Work order: Your output is the line containing "Please see Addendum #1." plus every line after it in the listing, reproduced exactly.

Dataset:
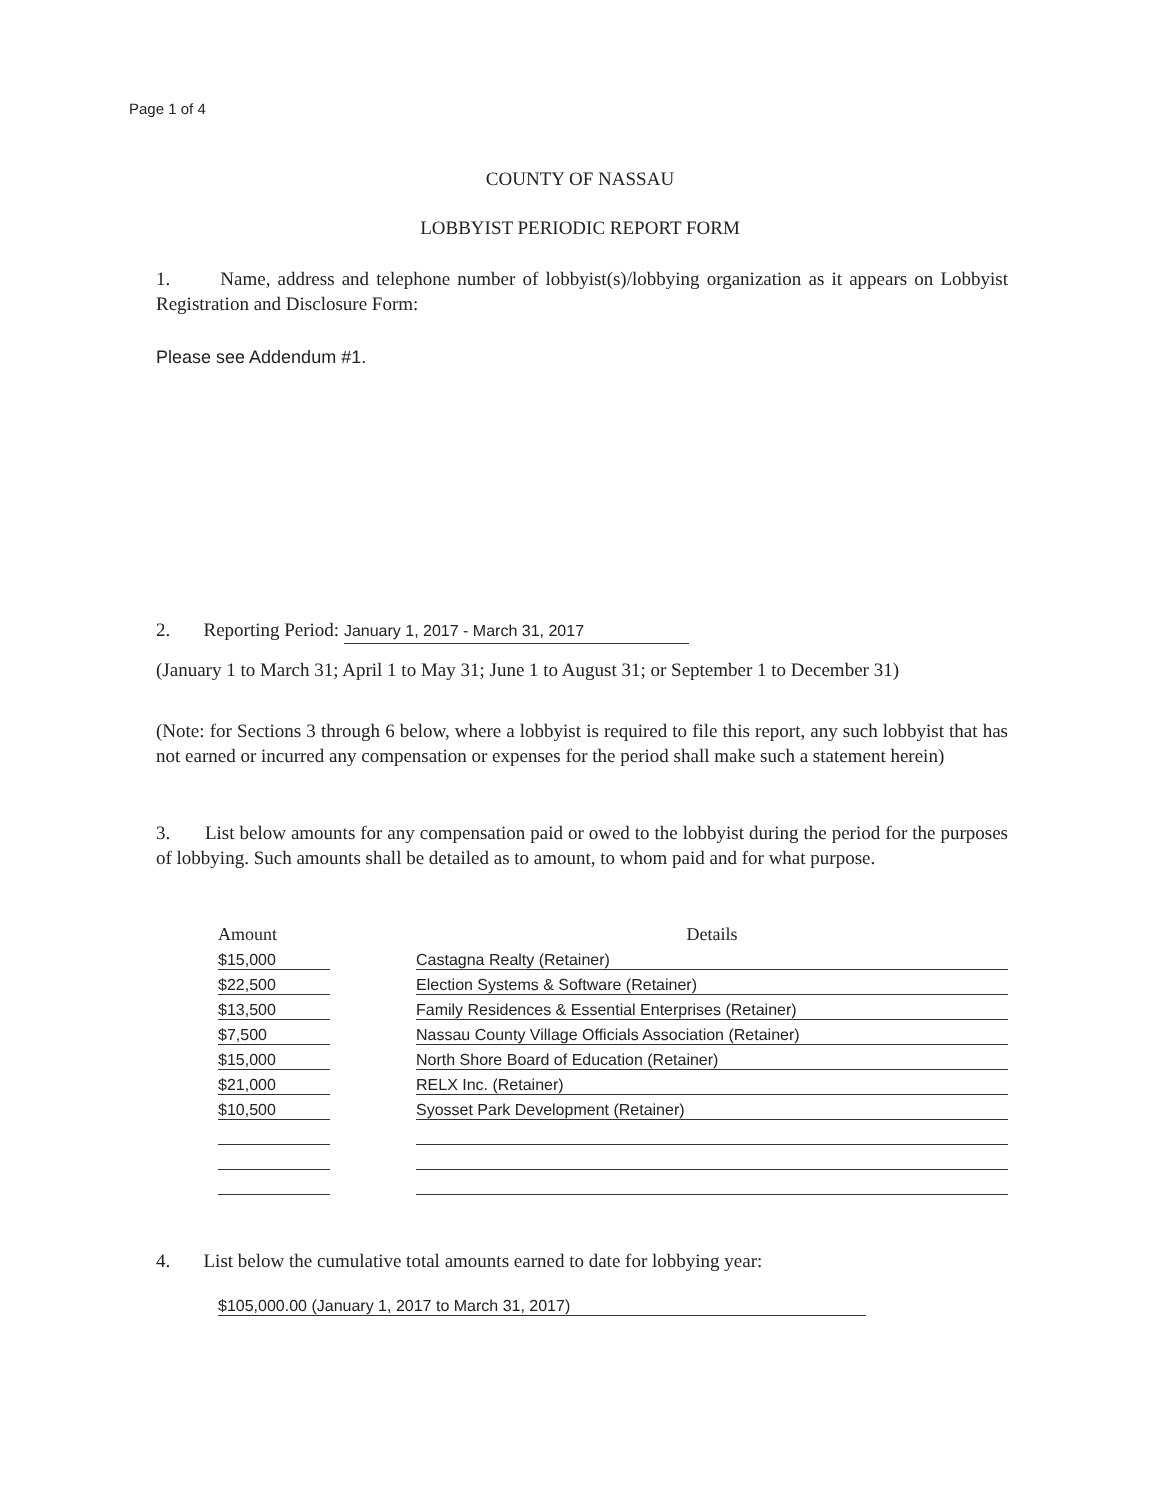Page 1 of 4
COUNTY OF NASSAU
LOBBYIST PERIODIC REPORT FORM
1. Name, address and telephone number of lobbyist(s)/lobbying organization as it appears on Lobbyist Registration and Disclosure Form:
Please see Addendum #1.
2. Reporting Period: January 1, 2017 - March 31, 2017
(January 1 to March 31; April 1 to May 31; June 1 to August 31; or September 1 to December 31)
(Note: for Sections 3 through 6 below, where a lobbyist is required to file this report, any such lobbyist that has not earned or incurred any compensation or expenses for the period shall make such a statement herein)
3. List below amounts for any compensation paid or owed to the lobbyist during the period for the purposes of lobbying. Such amounts shall be detailed as to amount, to whom paid and for what purpose.
| Amount | | Details |
| --- | --- | --- |
| $15,000 | | Castagna Realty (Retainer) |
| $22,500 | | Election Systems & Software (Retainer) |
| $13,500 | | Family Residences & Essential Enterprises (Retainer) |
| $7,500 | | Nassau County Village Officials Association (Retainer) |
| $15,000 | | North Shore Board of Education (Retainer) |
| $21,000 | | RELX Inc. (Retainer) |
| $10,500 | | Syosset Park Development (Retainer) |
4. List below the cumulative total amounts earned to date for lobbying year:
$105,000.00 (January 1, 2017 to March 31, 2017)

Solution for this problem:
Please see Addendum #1.
2. Reporting Period: January 1, 2017 - March 31, 2017
(January 1 to March 31; April 1 to May 31; June 1 to August 31; or September 1 to December 31)
(Note: for Sections 3 through 6 below, where a lobbyist is required to file this report, any such lobbyist that has not earned or incurred any compensation or expenses for the period shall make such a statement herein)
3. List below amounts for any compensation paid or owed to the lobbyist during the period for the purposes of lobbying. Such amounts shall be detailed as to amount, to whom paid and for what purpose.
| Amount | | Details |
| --- | --- | --- |
| $15,000 | | Castagna Realty (Retainer) |
| $22,500 | | Election Systems & Software (Retainer) |
| $13,500 | | Family Residences & Essential Enterprises (Retainer) |
| $7,500 | | Nassau County Village Officials Association (Retainer) |
| $15,000 | | North Shore Board of Education (Retainer) |
| $21,000 | | RELX Inc. (Retainer) |
| $10,500 | | Syosset Park Development (Retainer) |
4. List below the cumulative total amounts earned to date for lobbying year:
$105,000.00 (January 1, 2017 to March 31, 2017)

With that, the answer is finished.